Battery utility in identifying lvPPA
Only a single relationship provided high predictive value for identifying lvPPA, the ratio of sentence reading to sentence repetition performance. An optimal cut-point score for maximizing task performance was calculated as 1.25, or a reading score of 5 and a repetition score of 4. This resulted in a predictive accuracy of 67% (sensitivity = 0.73, specificity = 0.64). Additional cut-point values are illustrated in Fig. 2. The ratio of sentence reading to sentence repetition performance was entered as a predictor of lvPPA status in a binary logistic regression. The model was statistically significant, χ2(1) = 19.65, p < 0.001, explained 11% (Nagelkerke R2) of the variance in lvPPA, and correctly classified 69% of cases. The task was a significant predictor (B = 0.65, SE = 0.16, Wald χ2(1) = 16.68, p < 0.001, Odds ratio = 1.92 [95% CI = 1.40, 2.63]).
Fig. 2:

Logopenic variant receiver operating characteristic curve for Sentence reading: Sentence repetition.
Optimal cutoff point noted in white.
Receiver Operating Characteristic (ROC) curves – First visits
Re-analysis of the AUROC values for a single visit with each participant (i.e., excluding follow-up visits with the same patient once a PPA subtype was identified) is presented in Table A.2. This included 64 assessments of individuals with svPPA, 56 assessments of individuals with nfavPPA, and 77 assessments of individuals with lvPPA. Overall findings were remarkably similar between the two analyses. HANA and BNT were the strongest overall predictors of subtype, while using single visits also resulted in Berndt picture-word verification of nouns having a mean AUROC greater than or equal to 0.7. Using first visits only, performance data from individuals with svPPA showed a nearly identical pattern of predictor strength to the analysis using all visit scores, with no difference in the predictors identified using this subset of first visits. For nfavPPA, the same tasks were identified as the strongest predictors, though their predictive value estimates were slightly higher. Boston Diagnostic Aphasia Examination (BDAE) picture description also emerged as a task that exceeded the threshold for utility that had been set. No task met criterion for lvPPA in isolation, though the ratio of sentence reading to sentence repetition again performed relatively well, as did the Frontotemporal Behavioral Inventory Disinhibition sub-score. Given the gross similarities between the two results, no additional analyses were conducted on the data subset drawn from first visits in isolation.
----------------
Tasks:
1 – In the text on lvPPA, what optimal cut-point score was calculated for the ratio of sentence reading to sentence repetition performance?
2 – Render this sentence from the text on lvPPA in Spanish: "Overall findings were remarkably similar between the two analyses."

Stored data
----------------
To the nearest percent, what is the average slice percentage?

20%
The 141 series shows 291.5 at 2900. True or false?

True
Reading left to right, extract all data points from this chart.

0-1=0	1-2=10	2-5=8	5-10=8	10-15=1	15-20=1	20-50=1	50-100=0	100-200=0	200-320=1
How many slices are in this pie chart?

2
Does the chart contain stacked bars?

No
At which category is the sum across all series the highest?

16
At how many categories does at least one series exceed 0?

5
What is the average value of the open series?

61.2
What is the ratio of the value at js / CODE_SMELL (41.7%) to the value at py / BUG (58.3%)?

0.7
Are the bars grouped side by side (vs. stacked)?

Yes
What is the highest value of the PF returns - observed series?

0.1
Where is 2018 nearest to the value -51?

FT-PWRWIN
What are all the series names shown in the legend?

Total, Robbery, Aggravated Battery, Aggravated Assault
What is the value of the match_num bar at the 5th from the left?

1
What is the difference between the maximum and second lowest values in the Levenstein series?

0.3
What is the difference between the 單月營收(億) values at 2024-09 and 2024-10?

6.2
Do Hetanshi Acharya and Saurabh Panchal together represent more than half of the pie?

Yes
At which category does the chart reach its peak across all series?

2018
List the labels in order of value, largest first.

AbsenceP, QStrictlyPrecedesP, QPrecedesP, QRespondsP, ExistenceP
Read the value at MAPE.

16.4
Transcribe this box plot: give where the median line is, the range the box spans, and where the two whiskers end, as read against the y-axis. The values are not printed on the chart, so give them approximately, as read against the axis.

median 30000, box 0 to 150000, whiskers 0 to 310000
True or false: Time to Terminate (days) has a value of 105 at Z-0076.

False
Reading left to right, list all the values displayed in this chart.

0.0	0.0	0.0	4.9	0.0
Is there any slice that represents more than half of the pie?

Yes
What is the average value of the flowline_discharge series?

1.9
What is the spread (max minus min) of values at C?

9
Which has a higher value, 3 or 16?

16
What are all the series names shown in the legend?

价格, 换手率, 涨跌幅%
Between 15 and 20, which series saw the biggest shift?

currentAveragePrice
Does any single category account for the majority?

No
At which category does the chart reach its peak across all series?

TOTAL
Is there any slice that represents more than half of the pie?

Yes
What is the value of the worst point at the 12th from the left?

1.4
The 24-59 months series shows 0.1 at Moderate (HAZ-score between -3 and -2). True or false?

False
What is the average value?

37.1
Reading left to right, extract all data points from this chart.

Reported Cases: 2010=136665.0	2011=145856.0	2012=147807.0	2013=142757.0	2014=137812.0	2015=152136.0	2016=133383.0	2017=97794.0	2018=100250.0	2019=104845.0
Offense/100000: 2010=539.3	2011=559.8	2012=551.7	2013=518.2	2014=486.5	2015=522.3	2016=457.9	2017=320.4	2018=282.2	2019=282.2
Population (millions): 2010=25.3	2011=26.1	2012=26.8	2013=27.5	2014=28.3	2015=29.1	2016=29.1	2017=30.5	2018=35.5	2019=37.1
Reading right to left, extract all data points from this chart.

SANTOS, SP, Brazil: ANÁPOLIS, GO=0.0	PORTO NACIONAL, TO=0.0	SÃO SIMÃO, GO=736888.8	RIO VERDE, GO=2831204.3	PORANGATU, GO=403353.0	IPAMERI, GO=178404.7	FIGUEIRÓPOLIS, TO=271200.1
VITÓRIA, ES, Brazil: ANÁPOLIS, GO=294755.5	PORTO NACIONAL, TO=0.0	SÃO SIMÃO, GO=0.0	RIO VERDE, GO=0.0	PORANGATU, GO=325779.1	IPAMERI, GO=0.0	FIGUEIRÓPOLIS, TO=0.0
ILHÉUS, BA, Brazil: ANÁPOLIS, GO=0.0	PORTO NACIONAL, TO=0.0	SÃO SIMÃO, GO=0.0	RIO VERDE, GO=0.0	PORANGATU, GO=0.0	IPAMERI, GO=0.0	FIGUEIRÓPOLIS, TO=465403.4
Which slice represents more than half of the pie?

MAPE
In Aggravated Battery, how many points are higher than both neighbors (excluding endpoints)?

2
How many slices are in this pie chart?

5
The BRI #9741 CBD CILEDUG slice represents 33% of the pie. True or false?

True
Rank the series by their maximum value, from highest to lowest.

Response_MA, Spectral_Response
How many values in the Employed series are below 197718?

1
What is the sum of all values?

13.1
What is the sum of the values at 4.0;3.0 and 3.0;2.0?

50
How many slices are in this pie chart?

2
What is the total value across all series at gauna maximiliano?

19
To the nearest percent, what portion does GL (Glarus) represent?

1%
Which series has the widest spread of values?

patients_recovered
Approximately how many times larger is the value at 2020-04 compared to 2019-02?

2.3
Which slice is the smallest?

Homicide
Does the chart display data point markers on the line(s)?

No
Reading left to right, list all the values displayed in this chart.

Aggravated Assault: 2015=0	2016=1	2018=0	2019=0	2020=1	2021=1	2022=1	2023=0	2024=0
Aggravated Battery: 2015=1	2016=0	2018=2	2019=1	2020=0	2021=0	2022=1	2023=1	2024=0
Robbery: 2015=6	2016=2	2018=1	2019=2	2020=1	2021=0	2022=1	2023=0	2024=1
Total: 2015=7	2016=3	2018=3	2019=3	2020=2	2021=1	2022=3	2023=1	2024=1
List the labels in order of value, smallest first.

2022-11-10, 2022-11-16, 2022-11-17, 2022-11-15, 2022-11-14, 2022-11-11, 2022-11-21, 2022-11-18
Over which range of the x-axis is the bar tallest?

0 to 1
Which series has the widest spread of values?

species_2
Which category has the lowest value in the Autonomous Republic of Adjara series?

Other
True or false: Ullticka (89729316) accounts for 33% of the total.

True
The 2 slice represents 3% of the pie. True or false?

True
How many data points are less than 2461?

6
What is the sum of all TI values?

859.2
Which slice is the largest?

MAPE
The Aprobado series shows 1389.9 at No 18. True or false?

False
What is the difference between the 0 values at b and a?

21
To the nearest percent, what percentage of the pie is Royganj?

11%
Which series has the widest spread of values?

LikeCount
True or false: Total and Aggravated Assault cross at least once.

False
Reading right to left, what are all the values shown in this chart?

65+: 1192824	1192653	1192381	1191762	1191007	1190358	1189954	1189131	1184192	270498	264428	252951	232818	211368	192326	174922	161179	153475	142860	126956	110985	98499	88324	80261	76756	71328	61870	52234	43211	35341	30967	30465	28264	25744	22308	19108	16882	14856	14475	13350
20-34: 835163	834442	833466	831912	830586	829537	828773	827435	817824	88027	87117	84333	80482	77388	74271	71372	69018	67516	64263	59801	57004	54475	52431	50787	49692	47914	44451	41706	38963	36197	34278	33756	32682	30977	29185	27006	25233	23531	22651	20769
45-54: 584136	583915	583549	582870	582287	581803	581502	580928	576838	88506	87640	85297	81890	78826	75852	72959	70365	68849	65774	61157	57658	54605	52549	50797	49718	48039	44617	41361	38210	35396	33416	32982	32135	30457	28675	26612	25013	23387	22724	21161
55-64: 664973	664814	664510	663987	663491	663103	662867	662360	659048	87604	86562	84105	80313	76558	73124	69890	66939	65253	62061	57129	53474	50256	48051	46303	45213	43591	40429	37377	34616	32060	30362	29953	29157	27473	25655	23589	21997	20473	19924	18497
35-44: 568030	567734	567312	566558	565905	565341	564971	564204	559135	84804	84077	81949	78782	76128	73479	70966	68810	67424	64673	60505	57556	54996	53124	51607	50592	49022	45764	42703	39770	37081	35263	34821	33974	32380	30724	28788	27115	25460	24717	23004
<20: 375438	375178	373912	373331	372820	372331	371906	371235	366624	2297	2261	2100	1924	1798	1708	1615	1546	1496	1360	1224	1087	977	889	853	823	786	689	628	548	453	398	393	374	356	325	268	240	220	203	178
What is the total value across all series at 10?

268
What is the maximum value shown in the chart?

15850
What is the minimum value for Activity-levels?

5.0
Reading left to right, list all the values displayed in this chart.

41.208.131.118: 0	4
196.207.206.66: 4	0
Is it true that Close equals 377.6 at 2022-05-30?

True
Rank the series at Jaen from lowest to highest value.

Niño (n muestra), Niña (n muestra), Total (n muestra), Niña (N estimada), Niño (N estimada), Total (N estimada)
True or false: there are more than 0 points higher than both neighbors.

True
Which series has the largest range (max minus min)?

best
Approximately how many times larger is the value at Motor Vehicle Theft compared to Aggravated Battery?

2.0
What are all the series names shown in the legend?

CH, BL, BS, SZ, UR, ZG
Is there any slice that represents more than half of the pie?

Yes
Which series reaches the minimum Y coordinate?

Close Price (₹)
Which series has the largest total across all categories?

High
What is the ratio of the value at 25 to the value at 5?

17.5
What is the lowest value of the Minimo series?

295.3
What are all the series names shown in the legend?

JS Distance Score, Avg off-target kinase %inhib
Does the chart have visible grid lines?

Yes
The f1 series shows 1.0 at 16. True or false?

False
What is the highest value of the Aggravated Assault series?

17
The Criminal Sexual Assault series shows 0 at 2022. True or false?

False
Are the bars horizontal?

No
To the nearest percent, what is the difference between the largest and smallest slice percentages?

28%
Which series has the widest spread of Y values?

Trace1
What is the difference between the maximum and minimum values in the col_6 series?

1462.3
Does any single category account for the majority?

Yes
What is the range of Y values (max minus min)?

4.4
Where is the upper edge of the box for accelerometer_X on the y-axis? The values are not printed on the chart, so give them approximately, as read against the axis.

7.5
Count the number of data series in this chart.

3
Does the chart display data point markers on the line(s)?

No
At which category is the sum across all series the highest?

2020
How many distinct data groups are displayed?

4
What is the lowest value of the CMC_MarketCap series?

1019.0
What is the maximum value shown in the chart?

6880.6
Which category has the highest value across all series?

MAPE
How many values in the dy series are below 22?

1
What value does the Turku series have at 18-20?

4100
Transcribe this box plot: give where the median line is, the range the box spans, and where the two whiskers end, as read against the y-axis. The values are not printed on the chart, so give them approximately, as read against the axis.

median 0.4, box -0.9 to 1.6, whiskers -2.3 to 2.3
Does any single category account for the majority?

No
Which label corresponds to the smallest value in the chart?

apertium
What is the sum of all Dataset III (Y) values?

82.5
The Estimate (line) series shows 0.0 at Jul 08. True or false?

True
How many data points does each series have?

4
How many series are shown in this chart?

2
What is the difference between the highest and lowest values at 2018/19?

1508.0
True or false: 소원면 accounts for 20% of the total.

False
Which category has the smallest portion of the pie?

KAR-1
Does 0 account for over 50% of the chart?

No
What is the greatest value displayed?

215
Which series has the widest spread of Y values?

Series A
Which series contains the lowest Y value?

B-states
----------------
Responses in order:
1 – 1.25, corresponding to a reading score of 5 and a repetition score of 4.

2 – En general, los resultados fueron notablemente similares entre los dos análisis.